*WHAT THE TASK REQUIRES*. Omit all pictures. Print the remaining lines exactly, from the start of the data through the line containing "mà còn thúc".

------

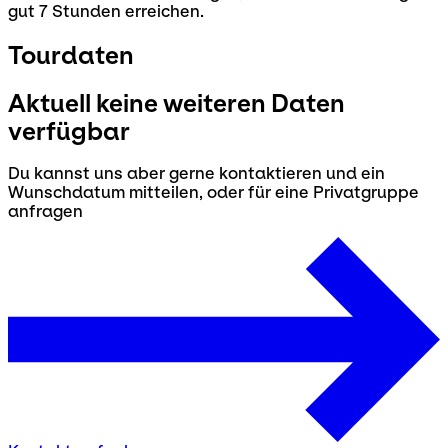
gut 7 Stunden erreichen.
Tourdaten
Aktuell keine weiteren Daten
verfügbar
Du kannst uns aber gerne kontaktieren und ein
Wunschdatum mitteilen, oder für eine Privatgruppe
anfragen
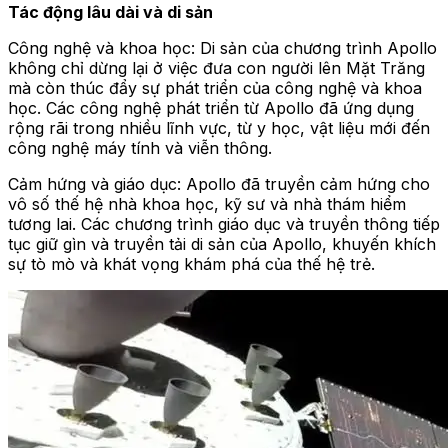
Tác động lâu dài và di sản
Công nghệ và khoa học: Di sản của chương trình Apollo
không chỉ dừng lại ở việc đưa con người lên Mặt Trăng
mà còn thúc đẩy sự phát triển của công nghệ và khoa
học. Các công nghệ phát triển từ Apollo đã ứng dụng
rộng rãi trong nhiều lĩnh vực, từ y học, vật liệu mới đến
công nghệ máy tính và viễn thông.
Cảm hứng và giáo dục: Apollo đã truyền cảm hứng cho
vô số thế hệ nhà khoa học, kỹ sư và nhà thám hiểm
tương lai. Các chương trình giáo dục và truyền thông tiếp
tục giữ gìn và truyền tải di sản của Apollo, khuyến khích
sự tò mò và khát vọng khám phá của thế hệ trẻ.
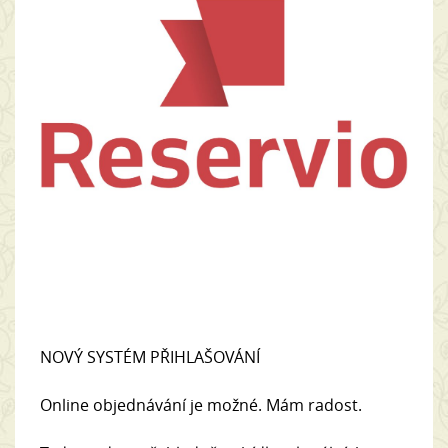
NOVÝ SYSTÉM PŘIHLAŠOVÁNÍ
Online objednávání je možné. Mám radost.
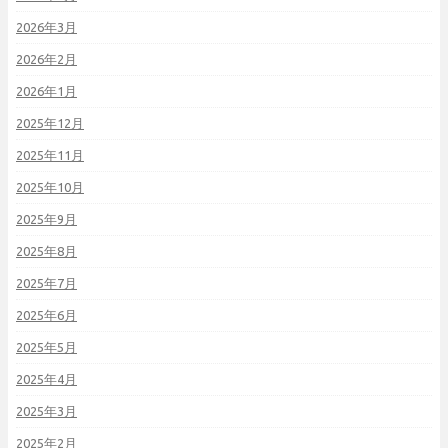
2026年3月
2026年2月
2026年1月
2025年12月
2025年11月
2025年10月
2025年9月
2025年8月
2025年7月
2025年6月
2025年5月
2025年4月
2025年3月
2025年2月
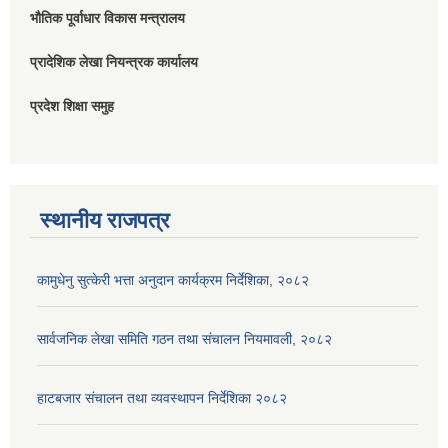
भौतिक पूर्वाधार विकास मन्त्रालय
प्रादेशिक लेखा नियन्त्रक कार्यालय
प्रदेश शिक्षा समुह
स्थानीय राजपत्र
कामुधेनु सुत्केरी भत्ता अनुदान कार्यक्रम निर्देशिका, २०८२
सार्वजनिक लेखा समिति गठन तथा संचालन नियमावली, २०८२
हाटबजार संचालन तथा व्यवस्थापन निर्देशिका २०८२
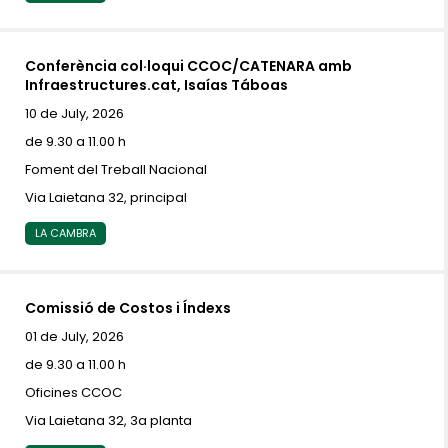
Conferència col·loqui CCOC/CATENARA amb
Infraestructures.cat, Isaías Táboas
10 de July, 2026
de 9.30 a 11.00 h
Foment del Treball Nacional
Via Laietana 32, principal
LA CAMBRA
Comissió de Costos i Índexs
01 de July, 2026
de 9.30 a 11.00 h
Oficines CCOC
Via Laietana 32, 3a planta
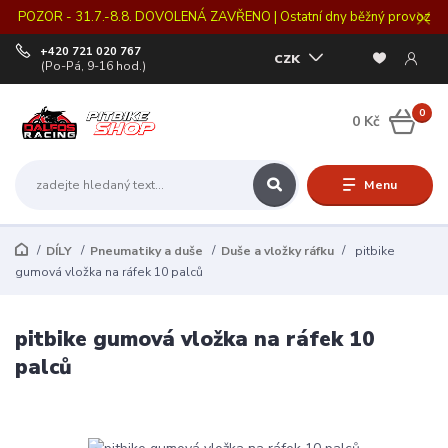
POZOR - 31.7.-8.8. DOVOLENÁ ZAVŘENO | Ostatní dny běžný provoz
+420 721 020 767
CZK
(Po-Pá, 9-16 hod.)
0
0 Kč
Menu
DÍLY
Pneumatiky a duše
Duše a vložky ráfku
pitbike
gumová vložka na ráfek 10 palců
pitbike gumová vložka na ráfek 10
palců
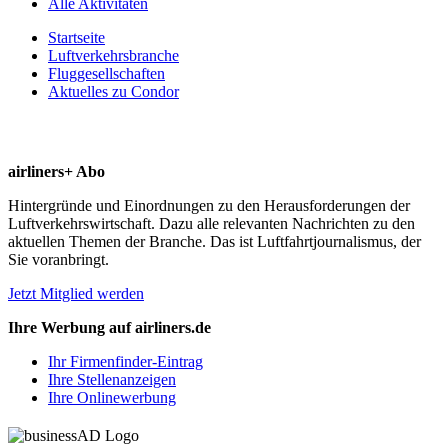
Alle Aktivitäten
Startseite
Luftverkehrsbranche
Fluggesellschaften
Aktuelles zu Condor
airliners+ Abo
Hintergründe und Einordnungen zu den Herausforderungen der
Luftverkehrswirtschaft. Dazu alle relevanten Nachrichten zu den
aktuellen Themen der Branche. Das ist Luftfahrtjournalismus, der
Sie voranbringt.
Jetzt Mitglied werden
Ihre Werbung auf airliners.de
Ihr Firmenfinder-Eintrag
Ihre Stellenanzeigen
Ihre Onlinewerbung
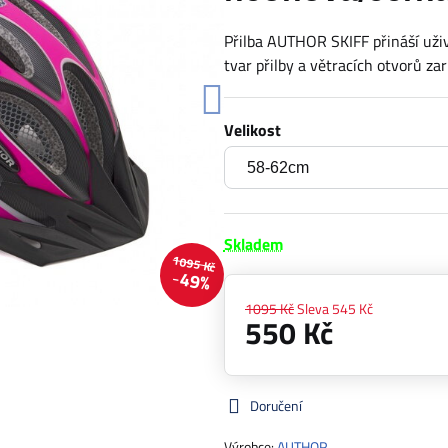
Přilba AUTHOR SKIFF přináší uživa
tvar přilby a větracích otvorů z
Velikost
Skladem
1095 Kč
49%
1095 Kč
Sleva
545 Kč
550 Kč
Doručení
Výrobce:
AUTHOR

------

*RESULT FOR THIS EXERCISE*.
gut 7 Stunden erreichen.
Tourdaten
Aktuell keine weiteren Daten
verfügbar
Du kannst uns aber gerne kontaktieren und ein
Wunschdatum mitteilen, oder für eine Privatgruppe
anfragen
Tác động lâu dài và di sản
Công nghệ và khoa học: Di sản của chương trình Apollo
không chỉ dừng lại ở việc đưa con người lên Mặt Trăng
mà còn thúc đẩy sự phát triển của công nghệ và khoa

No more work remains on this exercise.